3.6 From the end of the Antonine Wall to the Severan invasions

A black and white oblique aerial photograph of arable fields showing the rounded corner of a large linear cropmark with an L-shaped cropmark in the interior

Oblique aerial view of Carpow fort © RCAHMS

The new frontier arrangements were different from those in place during the first phases of Hadrian’s Wall (Breeze 1982, 136-40). North of the Wall there were still three outpost forts to the west, at Birrens in SW Scotland, Netherby and Bewcastle in England. Now, however, there were complementary arrangements to the east. Forts remained in occupation along Dere Street running north from Hadrian’s Wall at Portgate. These appear to have extended as far north as Newstead and may have included Cappuck, and perhaps Inveresk (Breeze in press; Bishop 2004, 185). These most northerly forts appear to have been abandoned in about 180. It is likely that the frontier unrest of that time resulted in a reappraisal of Hadrian’s Wall and the forts to its north. While these changes are often dated to the early third century and are regarded as a re-organisation of the northern frontier by the Emperor Caracalla, there are indications that some arrangements were already in place before that time, and it is possible therefore that they date to the post-180 settlement.
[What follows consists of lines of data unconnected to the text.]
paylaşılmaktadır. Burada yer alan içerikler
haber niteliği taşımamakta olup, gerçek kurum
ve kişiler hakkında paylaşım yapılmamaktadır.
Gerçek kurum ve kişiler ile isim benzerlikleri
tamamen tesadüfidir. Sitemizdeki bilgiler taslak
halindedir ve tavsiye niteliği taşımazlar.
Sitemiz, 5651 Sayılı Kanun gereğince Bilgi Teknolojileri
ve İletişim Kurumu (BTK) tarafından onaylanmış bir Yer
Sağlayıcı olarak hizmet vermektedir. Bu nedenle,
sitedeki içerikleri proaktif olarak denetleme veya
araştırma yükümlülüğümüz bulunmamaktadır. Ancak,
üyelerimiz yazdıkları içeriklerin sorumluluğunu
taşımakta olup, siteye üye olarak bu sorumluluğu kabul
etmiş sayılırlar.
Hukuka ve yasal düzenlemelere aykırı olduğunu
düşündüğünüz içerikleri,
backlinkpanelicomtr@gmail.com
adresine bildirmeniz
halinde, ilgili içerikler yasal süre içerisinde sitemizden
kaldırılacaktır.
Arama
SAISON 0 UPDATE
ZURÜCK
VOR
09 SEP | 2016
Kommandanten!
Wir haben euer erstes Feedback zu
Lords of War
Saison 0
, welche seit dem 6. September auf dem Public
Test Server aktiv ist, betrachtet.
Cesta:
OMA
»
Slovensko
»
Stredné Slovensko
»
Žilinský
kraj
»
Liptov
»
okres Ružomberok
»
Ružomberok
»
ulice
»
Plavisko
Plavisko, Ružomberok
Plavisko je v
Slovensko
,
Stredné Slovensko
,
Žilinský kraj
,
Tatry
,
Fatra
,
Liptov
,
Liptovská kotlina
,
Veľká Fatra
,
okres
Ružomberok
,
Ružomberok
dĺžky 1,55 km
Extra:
The post-180 arrangements included the basing of a thousand-strong mixed infantry and cavalry unit at Risingham and High Rochester on Dere Street with a couple of ‘irregular’ units. Scouts were probably also based at Netherby, called Castra Exploratorum, while a thousand-strong unit appears to have been at Bewcastle; Birrens was abandoned (Breeze 1982 , 136-140). The purpose of these arrangements was presumably to allow the army to maintain watch over the lands well to the north of Hadrian’s Wall.

There is debate over whether some sites continued in occupation through this period (such as Cramond, where Holmes (2003, 154-5) argues the excavated evidence shows no clear break in occupation). It is also increasingly plausible that there may have been new foundations at this time. The legionary base at Carpow has long been seen as a Severan foundation, but reappraisal of both inscriptions and tiles from the site has been used to argue for suggested a Commodan foundation (RIB III, 3512-4; Warry 2006, 65-9). This would be, on current knowledge, a very isolated outpost, albeit one with good maritime connections, and if the interpretation is sustained raises questions about the nature of activity in Scotland at this time.

The sequences at the key sites of Cramond and Carpow, and the question of the end of Inveresk, need reappraisal as they are becoming critical to this period. A study of their pottery assemblages in the light of improved knowledge of the sequence on Hadrian’s Wall at this date (from work at South Shields and Wallsend) would be very valuable.